A way to solve the «vertical siloes» problem is to build a data lake. It’s a place where data, coming from different sources, can be stored and accessed in a consistent way. Data are stored in theirs natural/raw format, making possible future data manipulation. Sometime transformed data are stored in data lake also; they are necessary for tasks such as reporting, visualization, advanced analytics, and machine learning.
Usually data «lineage» (where data comes from, when it was acquired and manipulated and by whom/what) is saved together with datasets (as metadata or using some easy-to-search way).
To «hydrate» a data lake, workers that acquire data from sources (siloes) need to be provisioned. Each worker is specific for a data source and is attached to services that allow further near-real-time data analysis. This set of functionalities (worker + services) is commonly referred as «data pipelines«. In analogy to water pumps and pipes, data are extracted («pumped») from sources and «flow» through services until they land in data lakes or specific storage/database solutions.
The following picture exemplifies these concepts.
Building a data lake and hydrating data pipelines can be achieved using:
a) On-prem services
b) Cloud based self-managed services
c) Cloud based fully managed services
d) Cloud based serverless infrastructure
The level of commitment required to operate the previous architectures significally decreases from a) to d).

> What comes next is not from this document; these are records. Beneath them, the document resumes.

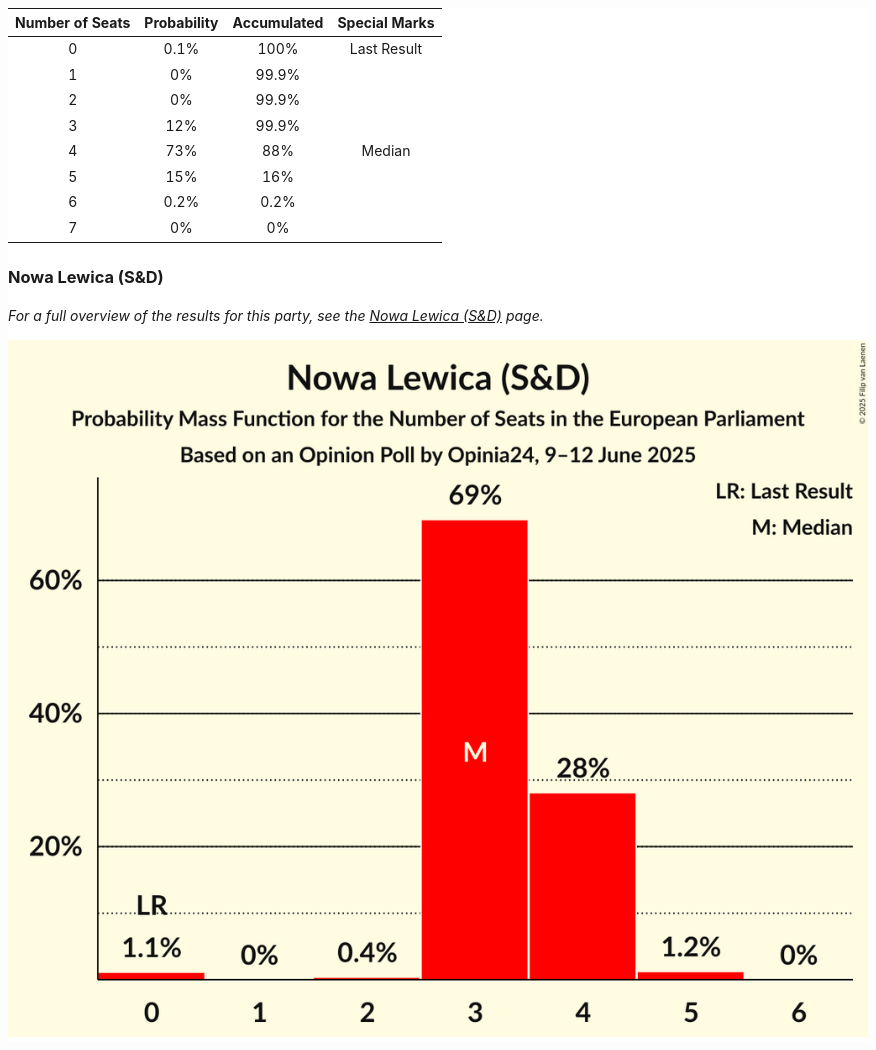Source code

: | Number of Seats | Probability | Accumulated | Special Marks |
|:---------------:|:-----------:|:-----------:|:-------------:|
| 0 | 0.1% | 100% | Last Result |
| 1 | 0% | 99.9% |  |
| 2 | 0% | 99.9% |  |
| 3 | 12% | 99.9% |  |
| 4 | 73% | 88% | Median |
| 5 | 15% | 16% |  |
| 6 | 0.2% | 0.2% |  |
| 7 | 0% | 0% |  |

### Nowa Lewica (S&D)

*For a full overview of the results for this party, see the [Nowa Lewica (S&D)](party-nowalewicasd.html) page.*

![Graph with seats probability mass function not yet produced](2025-06-12-Opinia24-seats-pmf-nowalewicasd.png "Seats Probability Mass Function")
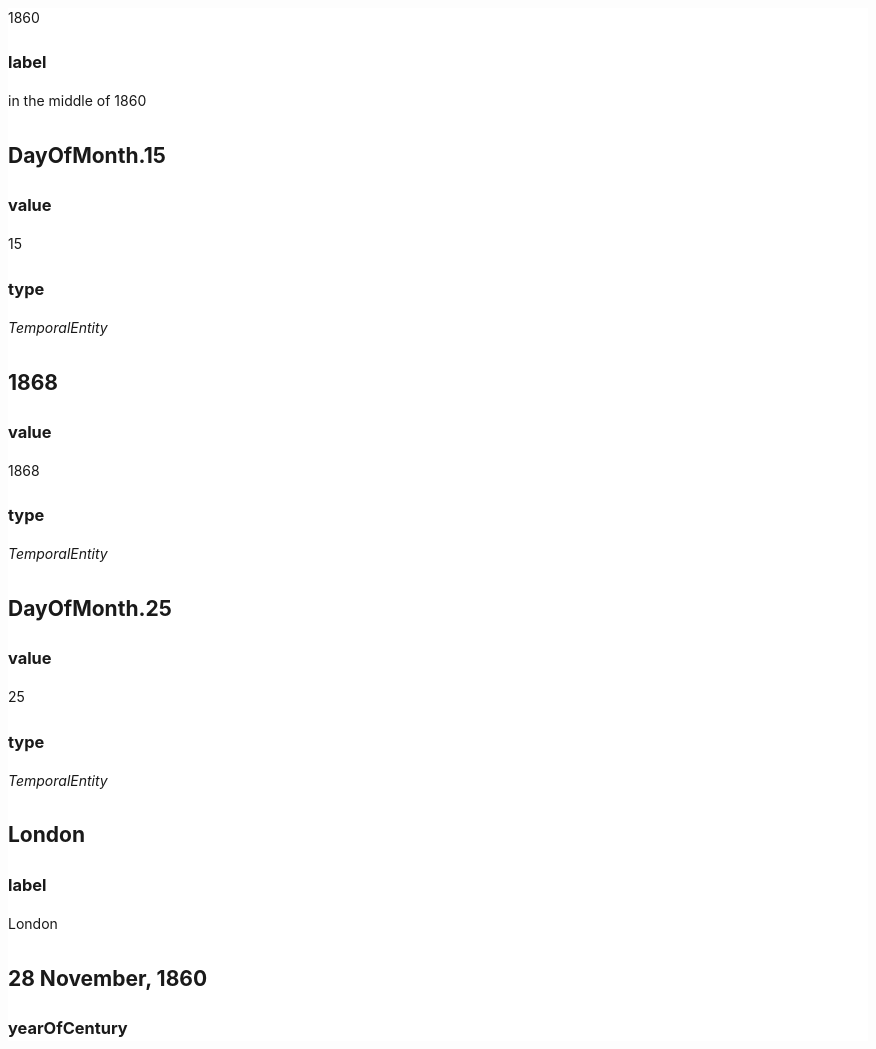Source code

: 
1860

### label


in the middle of 1860

## DayOfMonth.15

### value


15

### type


*TemporalEntity*

## 1868

### value


1868

### type


*TemporalEntity*

## DayOfMonth.25

### value


25

### type


*TemporalEntity*

## London

### label


London

## 28 November, 1860

### yearOfCentury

On a) all the ops work is on IT team, including hardware management.
On d) the only things that the IT team must focus on are:
- application logic development (Worker logic);
- using the right tools for the job and use their API, following proper security best practices.
Since data lakes involve a lot of moving part and different technologies, going fully serverless is a choice worth to be considered to reduce operational complexity.